Guiding Diffusion models with Human-in-the-Loop

Project Statement
One statement: Training and guiding Diffusion models to generate images as per user-guided, either via text or image or both.

Generative image models are a huge-leap but user controlled generation is still not fine-grained with the human in the loop feedback. One of the approaches I want to build with is guiding the model through embedding on human feedback. For instance, a text-prompt passed to the model can encoded by CLIP like model-score and then measure how accurate the generation is to prompt via embedding distances geometrically.

The user enters “monkey” → model generates monkey
User prompts “on a hill-top” → CLIP generates with hill-like visuals as the loss metric encoded in vectors → User feedback …-> repeats

Implementing a CLIP encoder for guidance loss.

Amit Singh (metamyth)
Applied AI, Paperplane Communications
Discord: metamyth #8558
USDC Wallet Address: 0x0159af752e0220ed3eef439bef36f982cc0a6fbf


Interesting!
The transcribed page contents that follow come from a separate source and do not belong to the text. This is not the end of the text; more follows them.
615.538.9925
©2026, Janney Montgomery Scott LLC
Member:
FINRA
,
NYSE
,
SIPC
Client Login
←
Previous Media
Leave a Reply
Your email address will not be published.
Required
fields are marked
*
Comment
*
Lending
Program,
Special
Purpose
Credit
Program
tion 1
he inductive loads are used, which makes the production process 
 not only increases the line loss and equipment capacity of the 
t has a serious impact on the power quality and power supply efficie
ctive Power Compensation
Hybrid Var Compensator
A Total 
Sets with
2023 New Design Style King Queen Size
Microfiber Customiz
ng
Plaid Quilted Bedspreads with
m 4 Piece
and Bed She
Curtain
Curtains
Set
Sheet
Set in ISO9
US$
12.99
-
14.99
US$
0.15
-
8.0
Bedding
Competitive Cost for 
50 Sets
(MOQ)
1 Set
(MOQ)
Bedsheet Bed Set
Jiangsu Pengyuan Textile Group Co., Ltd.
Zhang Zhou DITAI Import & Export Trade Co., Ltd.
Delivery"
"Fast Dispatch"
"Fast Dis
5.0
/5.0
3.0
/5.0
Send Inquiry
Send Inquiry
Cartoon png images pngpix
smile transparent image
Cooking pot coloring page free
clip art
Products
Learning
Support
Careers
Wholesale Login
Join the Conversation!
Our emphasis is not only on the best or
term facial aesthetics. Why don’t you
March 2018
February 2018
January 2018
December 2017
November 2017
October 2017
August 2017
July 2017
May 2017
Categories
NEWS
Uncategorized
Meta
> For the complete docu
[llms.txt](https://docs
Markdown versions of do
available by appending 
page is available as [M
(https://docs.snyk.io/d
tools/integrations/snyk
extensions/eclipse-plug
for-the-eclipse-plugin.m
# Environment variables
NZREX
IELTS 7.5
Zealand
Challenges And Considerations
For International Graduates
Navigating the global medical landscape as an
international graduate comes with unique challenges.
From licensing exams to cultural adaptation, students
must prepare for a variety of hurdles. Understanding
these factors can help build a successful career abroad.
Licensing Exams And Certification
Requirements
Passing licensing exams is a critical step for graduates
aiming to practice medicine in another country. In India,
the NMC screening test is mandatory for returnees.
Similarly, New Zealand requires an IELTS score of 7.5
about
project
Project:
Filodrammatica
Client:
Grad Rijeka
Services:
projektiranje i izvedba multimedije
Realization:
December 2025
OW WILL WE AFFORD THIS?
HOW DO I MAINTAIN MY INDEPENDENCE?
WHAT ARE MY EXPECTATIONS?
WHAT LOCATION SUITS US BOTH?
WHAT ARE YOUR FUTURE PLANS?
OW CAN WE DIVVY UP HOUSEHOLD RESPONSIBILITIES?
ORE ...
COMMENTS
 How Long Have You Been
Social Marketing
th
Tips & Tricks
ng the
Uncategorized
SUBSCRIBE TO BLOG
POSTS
Do you mean doing clip guidance but with user feed back added somehow? How do you plan to add the user feed back for guidance? This kind of made me think of control net/prompt to prompt

Hey, thanks! I’m thinking of user adding feedback on the go, generating a sample → user input → apply that as a transform on the image.

Would love to know more about methods you referred to.

Do you mean to guide it using a technique like this CLIP-Guided-Diffusion - a Hugging Face Space by EleutherAI ?

I’m curious if it could be made into a continuous process, where the human can change the guiding prompt or image at any point as the diffusion is happening

Yes, that would need human input in denoising steps of the model. CLIP but guided.